When one of the Celinettes was little one of my sisters gave her a cardboard cut out model of a wizard's castle for Christmas. We spent many winter evenings making it, she would do the rough cutting out while I would do the fiddly bits that needed a sharp scalpel. All the time she would be making up and telling me stories about the young wizards, witches and other characters who inhabited the building we were making at the time. Once it was finished she continued to play with it for years. 

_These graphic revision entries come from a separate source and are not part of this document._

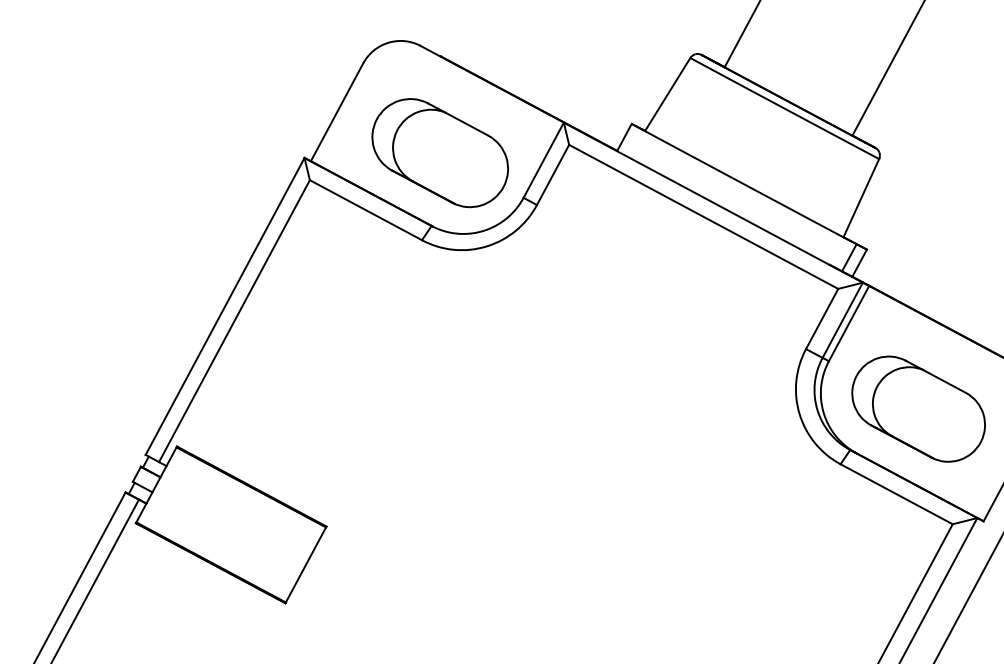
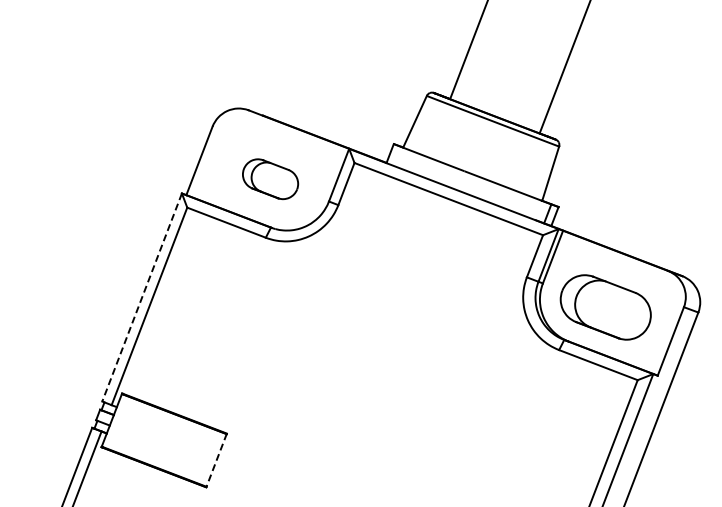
part: (440, 153) -> (270, 179), size x0.6
line: (224, 307) -> (141, 298), solid -> dashed
line: (305, 564) -> (216, 460), solid -> dashed

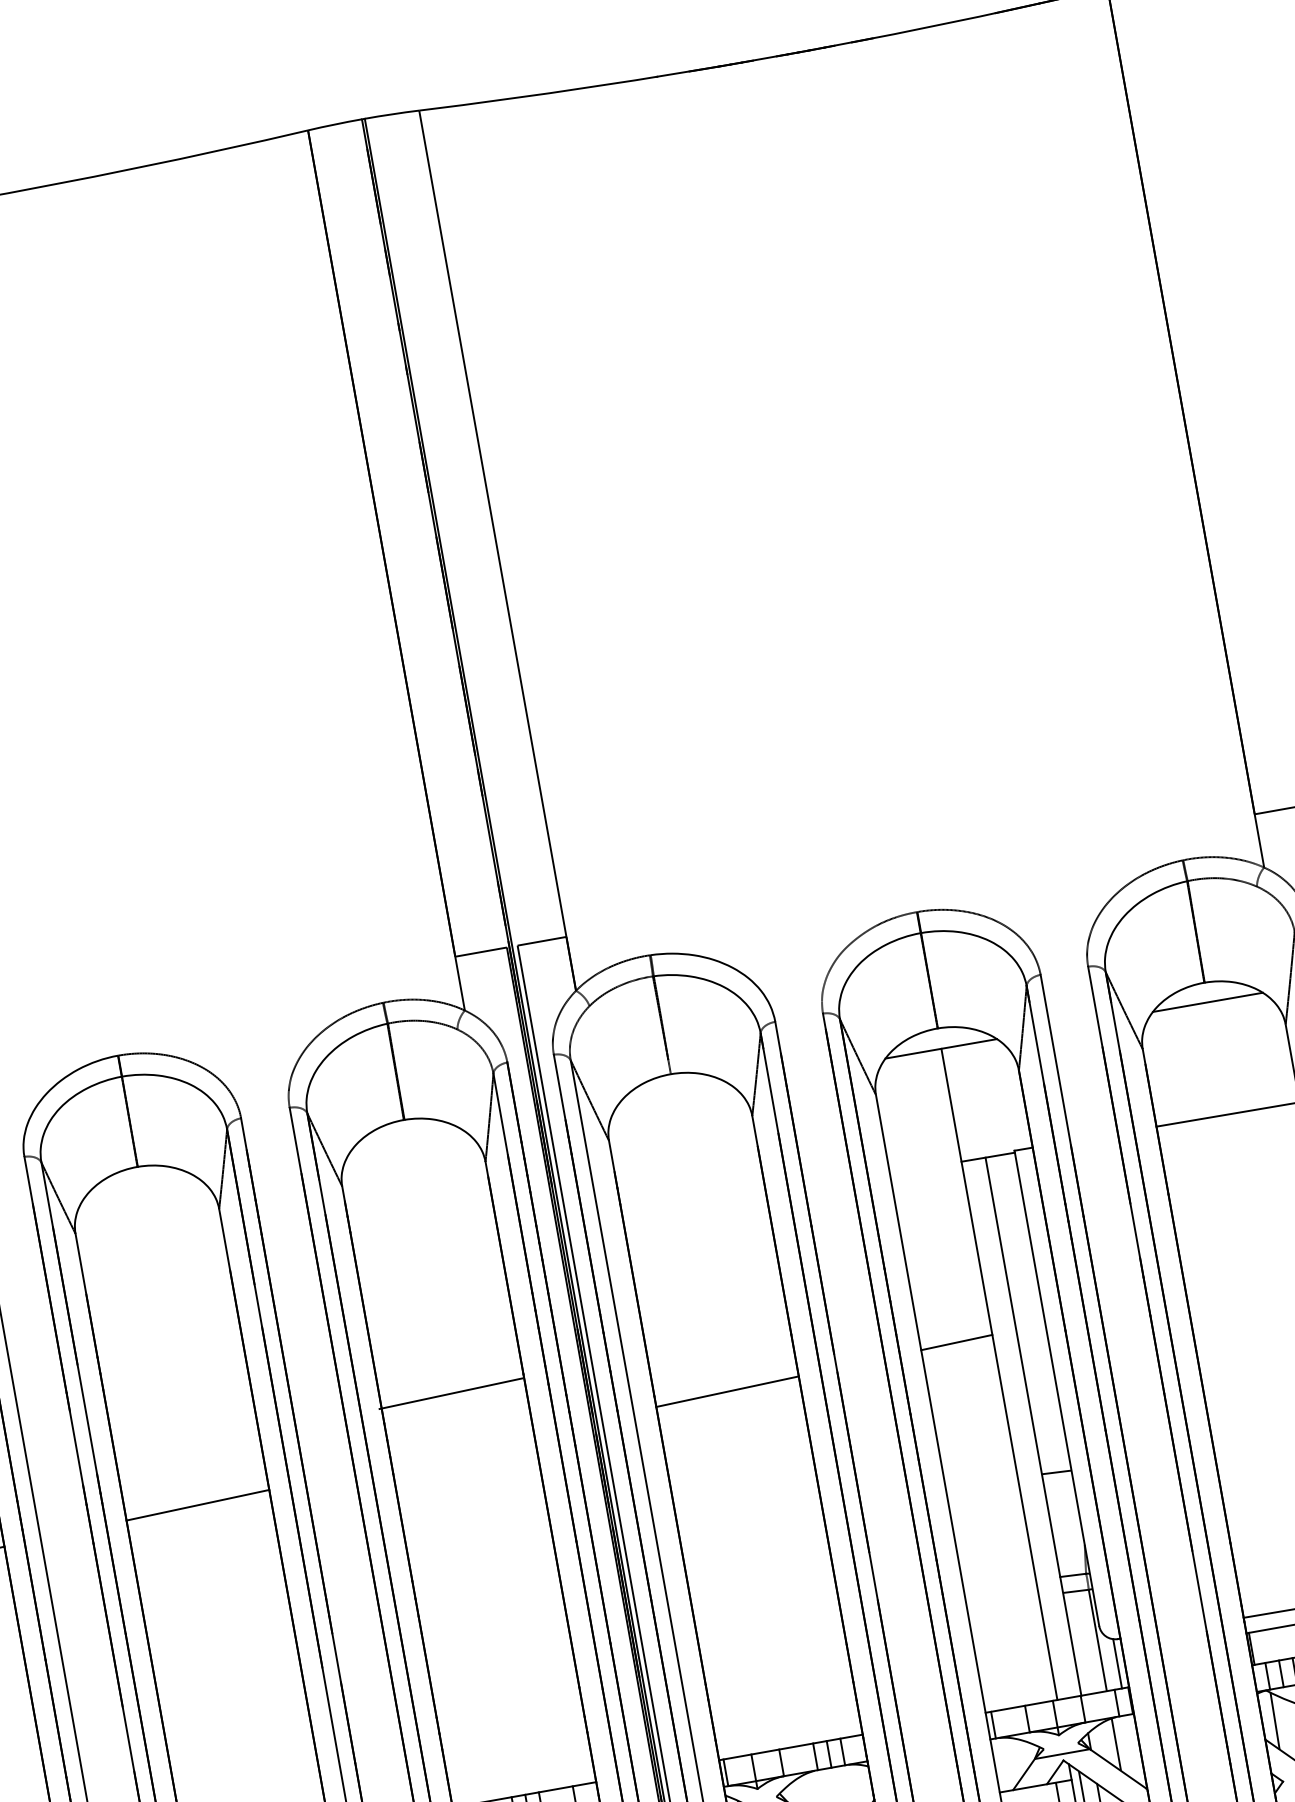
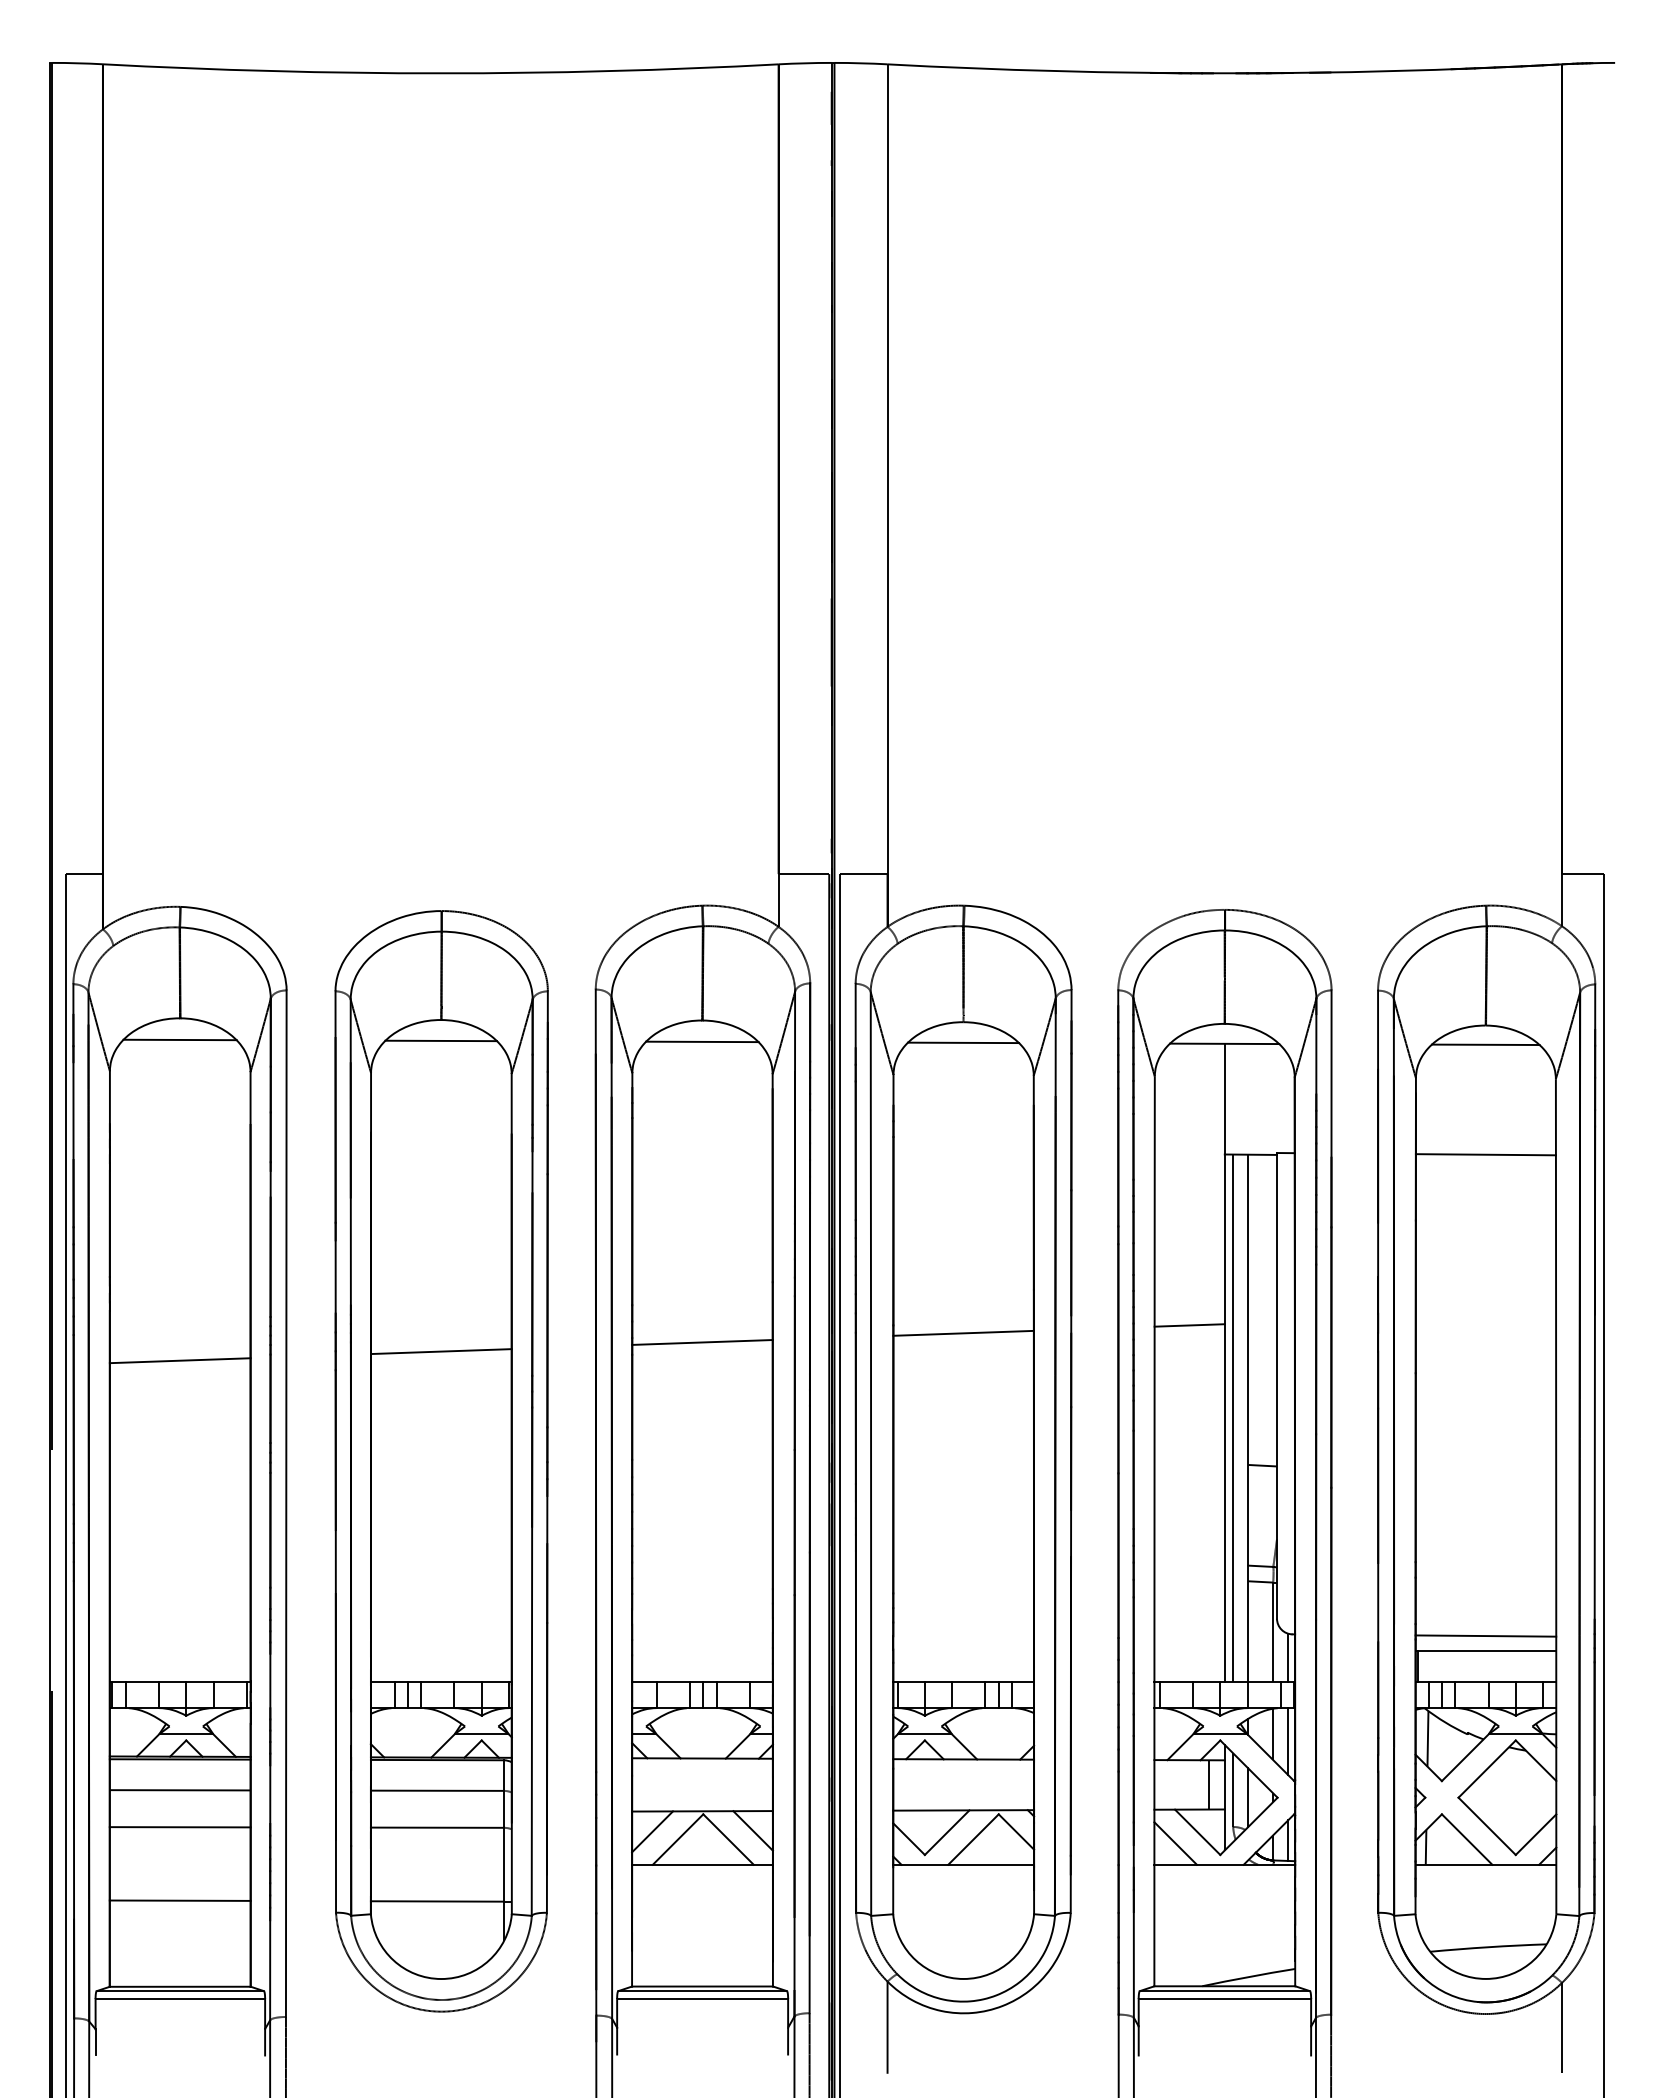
line: (674, 1094) -> (963, 1042), added
line: (408, 1141) -> (702, 1041), added
line: (141, 1187) -> (441, 1040), added
line: (450, 1393) -> (702, 1342), moved
line: (1018, 1428) -> (1233, 1417), added
line: (1133, 1749) -> (1288, 1741), added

My other sister saw this but instead of thinking 'there's a little girl with a big imagination who likes wizards and stories' she must have thought 'there's a little girl who likes card models'. She gave her a model of Stonehenge for Christmas. With the castle we could make one building per night. With Stonehenge it was one stone. She lost interest on day 2. I persevered for about three winters, it being very fiddly and excruciatingly dull, but eventually completed it. 
















And then it was put on the top of a bookcase and sat gathering dust for several years.

But what did we all used to do with broken / unwanted Airfix kits?

Today is the summer solstice, so what better day to let the sun have it's revenge..... 






We can only imagine the terror experienced by the miniature druids as they are suddenly confronted with the apocalyptic sight of the first puffs of smoke pouring from one of the stones, while Rusty the giant chicken god looks on ready to pick off anyone who tries to escape. 

Unfortunately the sun was a bit intermittent and although the stone I was aiming at was soon smouldering there weren't enough flames. Cue the weed wand / flamethrower for full ignition.











Stonehenge is now utterly destroyed by fire. Should the summer be hot and sunny, you know who to thank.


----------